A frozen artifact. Submissions of additional readers (open weights or API) are welcome under the same contract: a public harness ships next.

Every number traceable to a file.

The leaderboard is a derived artifact. The underlying answer-and-judge files are committed alongside the build script so any row can be re-scored from primary sources in one command.

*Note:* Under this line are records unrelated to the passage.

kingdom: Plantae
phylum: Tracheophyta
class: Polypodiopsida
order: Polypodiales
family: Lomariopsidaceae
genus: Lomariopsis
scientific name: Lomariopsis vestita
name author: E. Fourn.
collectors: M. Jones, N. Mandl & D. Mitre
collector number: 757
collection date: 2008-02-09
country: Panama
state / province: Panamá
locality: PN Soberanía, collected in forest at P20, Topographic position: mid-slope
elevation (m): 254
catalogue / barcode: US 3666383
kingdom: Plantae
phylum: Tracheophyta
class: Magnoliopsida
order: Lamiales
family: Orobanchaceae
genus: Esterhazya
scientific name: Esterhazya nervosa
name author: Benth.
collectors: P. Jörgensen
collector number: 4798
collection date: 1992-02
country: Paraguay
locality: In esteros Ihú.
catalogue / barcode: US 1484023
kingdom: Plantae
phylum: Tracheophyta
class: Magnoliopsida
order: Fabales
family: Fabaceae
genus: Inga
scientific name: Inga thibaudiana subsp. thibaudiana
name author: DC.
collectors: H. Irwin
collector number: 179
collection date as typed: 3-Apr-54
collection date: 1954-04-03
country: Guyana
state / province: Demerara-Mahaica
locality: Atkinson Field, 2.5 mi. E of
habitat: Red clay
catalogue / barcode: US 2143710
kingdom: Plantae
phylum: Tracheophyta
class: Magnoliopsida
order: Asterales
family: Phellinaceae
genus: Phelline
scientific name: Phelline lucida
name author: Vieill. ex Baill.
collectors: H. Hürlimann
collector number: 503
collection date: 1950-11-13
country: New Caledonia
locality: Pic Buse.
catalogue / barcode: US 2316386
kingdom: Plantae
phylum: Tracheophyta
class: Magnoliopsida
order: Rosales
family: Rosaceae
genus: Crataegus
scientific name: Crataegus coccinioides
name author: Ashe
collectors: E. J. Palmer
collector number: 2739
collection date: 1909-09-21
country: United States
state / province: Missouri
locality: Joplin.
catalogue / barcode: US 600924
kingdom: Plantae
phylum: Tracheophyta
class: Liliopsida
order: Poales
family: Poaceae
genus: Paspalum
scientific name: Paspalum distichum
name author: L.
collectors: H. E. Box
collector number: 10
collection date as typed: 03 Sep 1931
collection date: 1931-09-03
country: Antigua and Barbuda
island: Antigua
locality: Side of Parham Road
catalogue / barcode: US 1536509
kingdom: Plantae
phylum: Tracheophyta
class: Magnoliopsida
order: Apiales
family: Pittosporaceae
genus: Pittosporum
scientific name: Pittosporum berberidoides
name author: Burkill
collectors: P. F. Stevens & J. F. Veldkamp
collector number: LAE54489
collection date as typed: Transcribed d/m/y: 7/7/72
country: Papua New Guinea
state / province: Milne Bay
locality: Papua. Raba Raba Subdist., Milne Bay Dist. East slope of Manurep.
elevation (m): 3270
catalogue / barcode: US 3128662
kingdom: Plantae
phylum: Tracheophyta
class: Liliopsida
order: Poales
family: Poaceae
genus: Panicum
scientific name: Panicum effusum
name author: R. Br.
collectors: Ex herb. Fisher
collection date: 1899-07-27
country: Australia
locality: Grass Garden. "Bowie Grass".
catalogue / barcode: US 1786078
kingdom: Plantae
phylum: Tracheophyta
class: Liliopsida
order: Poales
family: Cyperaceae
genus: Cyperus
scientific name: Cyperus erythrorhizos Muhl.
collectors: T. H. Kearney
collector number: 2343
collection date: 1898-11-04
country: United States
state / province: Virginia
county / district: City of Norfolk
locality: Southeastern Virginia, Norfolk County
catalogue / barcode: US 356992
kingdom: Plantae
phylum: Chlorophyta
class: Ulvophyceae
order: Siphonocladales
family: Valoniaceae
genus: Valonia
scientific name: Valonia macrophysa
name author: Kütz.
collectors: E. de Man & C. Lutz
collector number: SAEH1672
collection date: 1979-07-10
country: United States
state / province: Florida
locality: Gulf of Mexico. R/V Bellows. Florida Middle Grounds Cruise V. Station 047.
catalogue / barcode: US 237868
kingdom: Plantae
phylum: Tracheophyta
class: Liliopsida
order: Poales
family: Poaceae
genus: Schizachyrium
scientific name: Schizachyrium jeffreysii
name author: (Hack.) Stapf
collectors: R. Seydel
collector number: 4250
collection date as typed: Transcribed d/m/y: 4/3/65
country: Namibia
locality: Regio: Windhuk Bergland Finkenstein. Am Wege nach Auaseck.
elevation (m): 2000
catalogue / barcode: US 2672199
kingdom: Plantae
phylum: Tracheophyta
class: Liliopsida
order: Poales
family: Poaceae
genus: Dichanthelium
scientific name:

  • Per-row answer + 5-seed judge files
    _remote_pulls/phase91_a50/, _remote_pulls/phase91_a100_gemma_naked/, _remote_pulls/phase91_hybrid_gemma/, _remote_pulls/phase91_hybrid_qwen/, _remote_pulls/phase91_cwfix/, _remote_pulls/phase91_frontier/, _remote_pulls/phase91_hybrid_f3tr/.
  • Frozen retrieval contract spec · R@5 derivation
    EXPERIMENT_JOURNAL_RECOVERED_2026-04-24.md § Phase 86 (R@5 receipt) → Phase 91 (Stack vs Naked) → Phase 95-K (oracle-qtype disclosure).
  • Hybrid synthesis scripts
    _tmp_scripts/_synth_hybrid_gemma.py (oracle-qtype router for Gemma), _tmp_scripts/_synth_hybrid_qwen.py (Qwen), _tmp_scripts/_synth_hybrid_f3_tr.py (Hybrid + F3-on-TR best-of-board).
  • Build script for this page
    _tmp_scripts/_build_leaderboard.py · machine-readable copy: leaderboard.json.
  • Frozen retrieval substrate · live
    The 500-question top-10 chunks the readers above actually saw, content-addressed by SHA-256: frozen_retrieval_topK_500q.v1.jsonl (~6 MB) · manifest · submission protocol. Anyone can re-run this contract: same questions, same chunks, same prompt, same judge.